Speaking at a reception that followed the funeral service in Echmiadzin, Garegin paid tribute to the U.S.-Armenian businessman’s lifetime support for worldwide Diaspora communities and Armenia. “Our souls are happy today to see the bodies of Alex and Marie Manoogian interred in their beloved homeland, in Saint Echmiadzin, which was so dear to their hearts,” he said.

“The life and activities of Alex Manoogian were a unique embodiment of love and dedication to his family, his people and the Fatherland,” parliament speaker Tigran Torosian said, for his part.

Manoogian, who died in Detroit in 1996 at the age of 95, is primarily known as a former longtime president of the Armenian General Benevolent Union (AGBU), the largest Diaspora Armenian charity founded in 1906 and currently headquartered in New York. His nearly four-decade leadership of the non-profit organization was marked a dramatic expansion of its worldwide activities.
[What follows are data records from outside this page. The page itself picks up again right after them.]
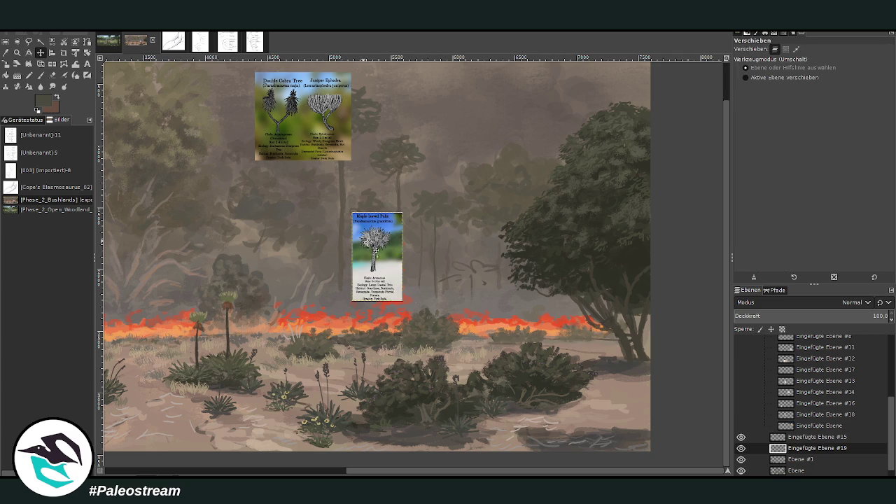
pyautogui.moveTo(363, 241); pyautogui.dragTo(549, 260)
# Step: Zoom in around the palm card and make Ebene #1 the active painting layer
pyautogui.press('z')
pyautogui.moveTo(416, 189); pyautogui.dragTo(500, 272)
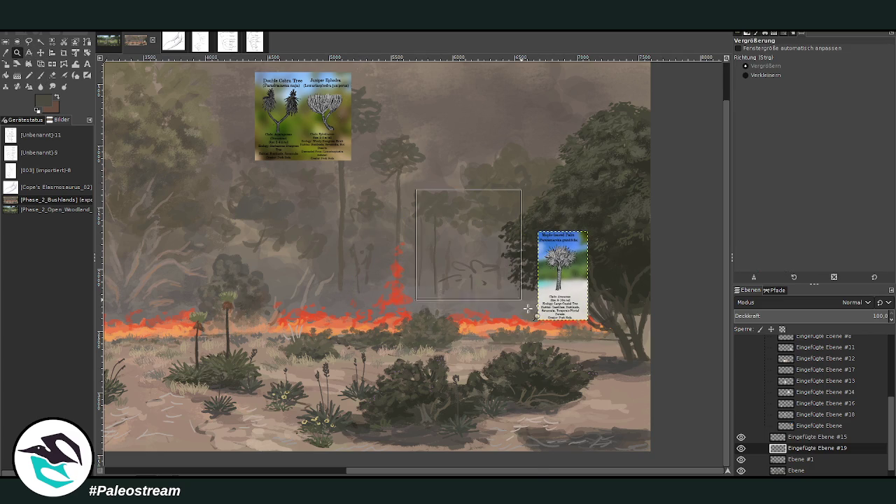
pyautogui.scroll(-1, 800, 448)
pyautogui.click(800, 448)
With an annual international budget of $36 million, AGBU finances educational, cultural and humanitarian programs which benefit hundreds of thousands of Armenians around the world each year. Its activities in Armenia began in Soviet times and were expanded in the late 1980s. AGBU has provided more than $50 million worth of humanitarian and other assistance to the country since the Soviet collapse.

The Armenian Church has been another major beneficiary of AGBU aid. Much of it has been spent on the construction of new churches, notably a massive cathedral in Yerevan. Incidentally, an open-air altar where Garegin led a prayer service during the funeral was built with AGBU funding in 2001.

During the early 1990s, Manoogian became the first Diaspora Armenian to receive Armenia’s highest state award, the title of National Hero, by then President Levon Ter-Petrosian. That is why his coffin was draped with the Armenian national flag.

Louise Manoogian Simone, the deceased couple’s daughter who officially ran AGBU between 1991 and 2002, was also present at the ceremony along with her brother Richard. She thanked Garegin for initiating the high-profile reburial.

Manoogian Mansion

According to "The Detroit Almanac," the Detroit mayor's official residence at 9240 Dwight on the east side was built in 1928 for $300,000, but the owner lost the home during the Depression.

It stood vacant until auctioned off in 1939 to entrepreneur Alex Manoogian for $25,000. By 1965 with his family grown, Manoogian gave the mansion to the City of Detroit. It was the Armenian immigrant's way of thanking his adopted hometown.

The Manoogian Mansion is said to have 4,004 square feet but looks bigger. The style has been described as both Italian and Spanish. It has a terra cotta tile roof.

The physical layout is dominated by walls of windows -- bowed windows, arched windows, leaded windows -- that let light stream in and open onto a spectacular view of the grounds and the Detroit River.

The downstairs has three sunrooms facing south and the river. There are 15 rooms in all, including a large living room, library, kitchen and two dining rooms -- a formal room and a more casual one that looks toward the river. It has four bedrooms, plus two small bedrooms for servants.

There are three full baths, a servants' bath and two half-baths.